Scene geometry reasoning data:
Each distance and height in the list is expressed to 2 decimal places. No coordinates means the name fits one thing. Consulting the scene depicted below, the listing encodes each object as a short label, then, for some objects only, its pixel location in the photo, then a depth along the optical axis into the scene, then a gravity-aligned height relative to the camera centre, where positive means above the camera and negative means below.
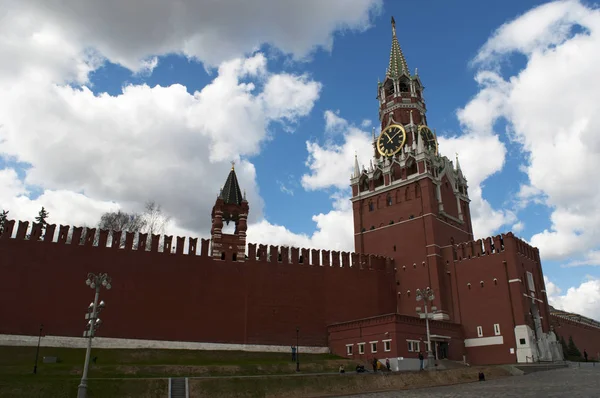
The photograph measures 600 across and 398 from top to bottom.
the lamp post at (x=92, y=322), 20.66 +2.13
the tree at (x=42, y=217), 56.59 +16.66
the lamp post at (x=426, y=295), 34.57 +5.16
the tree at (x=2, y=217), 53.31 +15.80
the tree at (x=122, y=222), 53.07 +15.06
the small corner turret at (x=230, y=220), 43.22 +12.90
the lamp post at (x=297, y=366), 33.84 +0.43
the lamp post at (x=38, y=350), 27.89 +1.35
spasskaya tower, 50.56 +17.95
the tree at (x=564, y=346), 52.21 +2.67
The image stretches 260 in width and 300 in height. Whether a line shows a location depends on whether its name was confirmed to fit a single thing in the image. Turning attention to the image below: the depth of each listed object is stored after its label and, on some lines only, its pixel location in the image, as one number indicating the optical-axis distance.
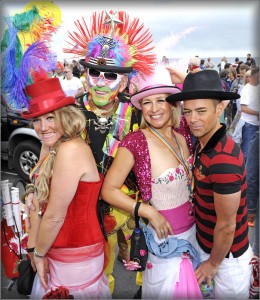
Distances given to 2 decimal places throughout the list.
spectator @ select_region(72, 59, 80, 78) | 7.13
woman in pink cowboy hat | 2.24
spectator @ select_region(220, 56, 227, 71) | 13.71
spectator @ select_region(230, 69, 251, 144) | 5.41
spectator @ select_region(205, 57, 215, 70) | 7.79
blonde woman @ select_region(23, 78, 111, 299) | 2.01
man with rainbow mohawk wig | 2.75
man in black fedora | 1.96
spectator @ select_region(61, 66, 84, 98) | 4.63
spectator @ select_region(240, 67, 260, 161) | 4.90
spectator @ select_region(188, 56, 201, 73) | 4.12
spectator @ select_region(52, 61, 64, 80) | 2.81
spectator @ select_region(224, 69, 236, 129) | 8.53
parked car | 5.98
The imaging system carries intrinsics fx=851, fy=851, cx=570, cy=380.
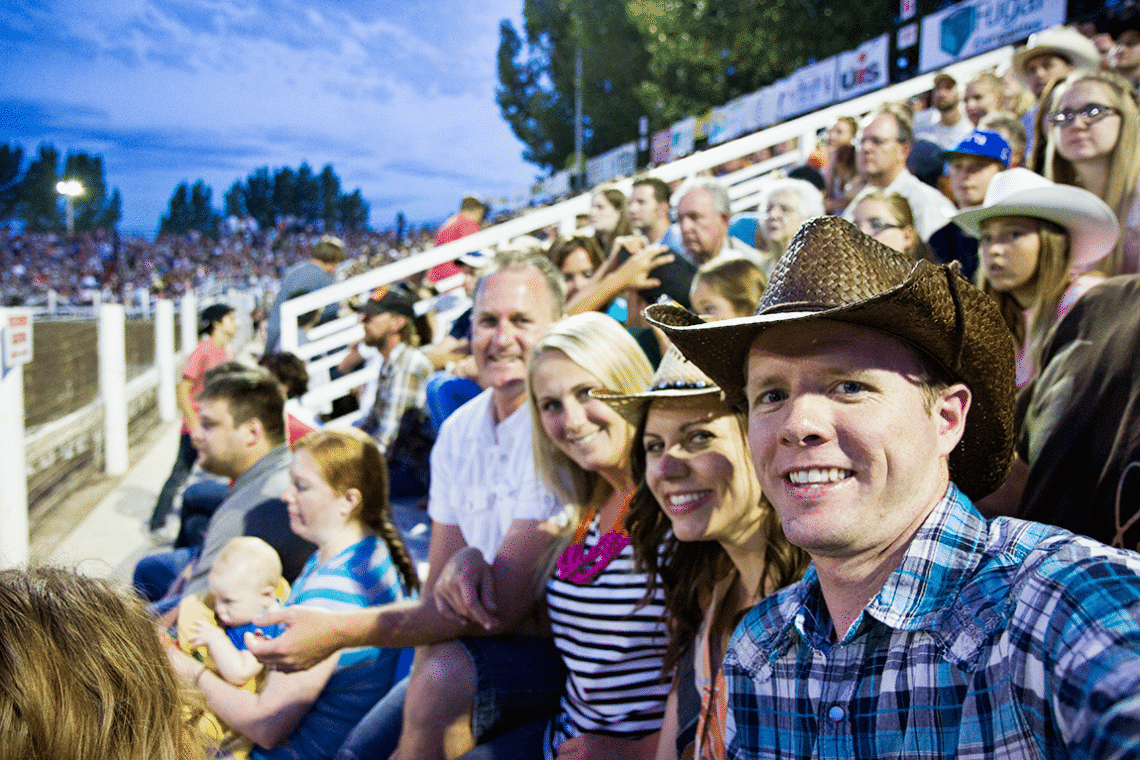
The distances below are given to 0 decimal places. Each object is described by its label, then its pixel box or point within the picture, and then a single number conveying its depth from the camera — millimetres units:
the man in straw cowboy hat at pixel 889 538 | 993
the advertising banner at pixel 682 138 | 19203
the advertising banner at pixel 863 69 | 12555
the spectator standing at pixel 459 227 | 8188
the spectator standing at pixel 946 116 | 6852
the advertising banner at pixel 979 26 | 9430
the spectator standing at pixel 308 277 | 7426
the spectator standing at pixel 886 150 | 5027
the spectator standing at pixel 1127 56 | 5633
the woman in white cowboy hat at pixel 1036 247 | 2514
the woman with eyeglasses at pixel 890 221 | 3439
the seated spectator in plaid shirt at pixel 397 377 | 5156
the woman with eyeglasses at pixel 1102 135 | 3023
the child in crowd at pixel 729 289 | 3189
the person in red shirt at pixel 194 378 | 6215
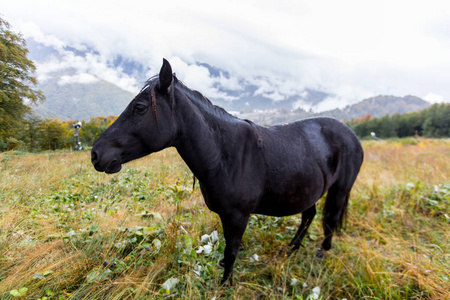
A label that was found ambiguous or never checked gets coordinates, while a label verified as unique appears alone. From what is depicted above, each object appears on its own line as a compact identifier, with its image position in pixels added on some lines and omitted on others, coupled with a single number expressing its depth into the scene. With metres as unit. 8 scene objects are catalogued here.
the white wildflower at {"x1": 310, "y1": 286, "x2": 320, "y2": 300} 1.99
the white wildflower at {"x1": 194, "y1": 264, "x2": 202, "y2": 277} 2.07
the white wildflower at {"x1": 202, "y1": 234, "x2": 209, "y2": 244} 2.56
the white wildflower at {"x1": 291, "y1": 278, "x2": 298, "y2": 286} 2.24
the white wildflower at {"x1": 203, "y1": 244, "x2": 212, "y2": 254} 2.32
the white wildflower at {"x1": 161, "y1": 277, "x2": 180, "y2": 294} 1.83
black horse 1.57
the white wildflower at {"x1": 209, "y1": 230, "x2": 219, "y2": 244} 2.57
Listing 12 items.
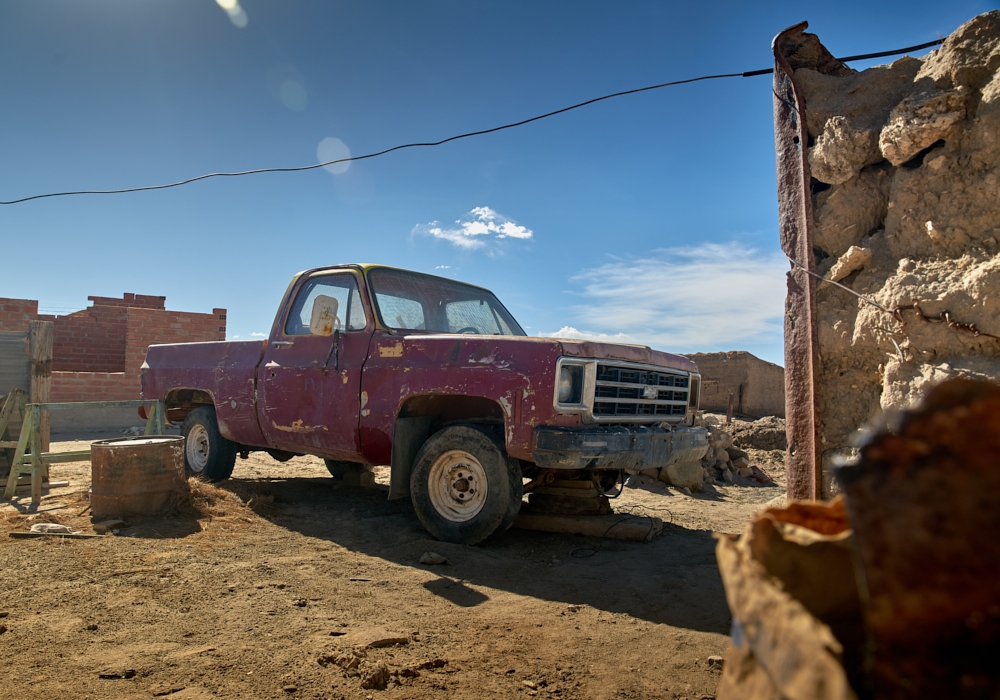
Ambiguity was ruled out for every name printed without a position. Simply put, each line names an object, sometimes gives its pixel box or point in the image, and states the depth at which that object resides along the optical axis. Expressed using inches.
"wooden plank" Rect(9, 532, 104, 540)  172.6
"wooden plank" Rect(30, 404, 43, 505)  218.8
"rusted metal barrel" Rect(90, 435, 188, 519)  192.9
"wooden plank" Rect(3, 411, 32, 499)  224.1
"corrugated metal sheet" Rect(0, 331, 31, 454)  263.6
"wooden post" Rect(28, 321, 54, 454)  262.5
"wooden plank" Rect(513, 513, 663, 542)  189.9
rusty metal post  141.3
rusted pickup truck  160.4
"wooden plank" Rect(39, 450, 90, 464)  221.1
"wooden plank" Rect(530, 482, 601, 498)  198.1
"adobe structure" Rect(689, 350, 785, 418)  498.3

* _Aim of the exercise_
The lines you return should be those above that contain the word "tree", every one of them.

* _Response to this task_
the tree at (x=42, y=217), 56.59 +16.66
the tree at (x=2, y=217), 53.31 +15.80
the tree at (x=122, y=222), 53.07 +15.06
the tree at (x=564, y=346), 52.21 +2.67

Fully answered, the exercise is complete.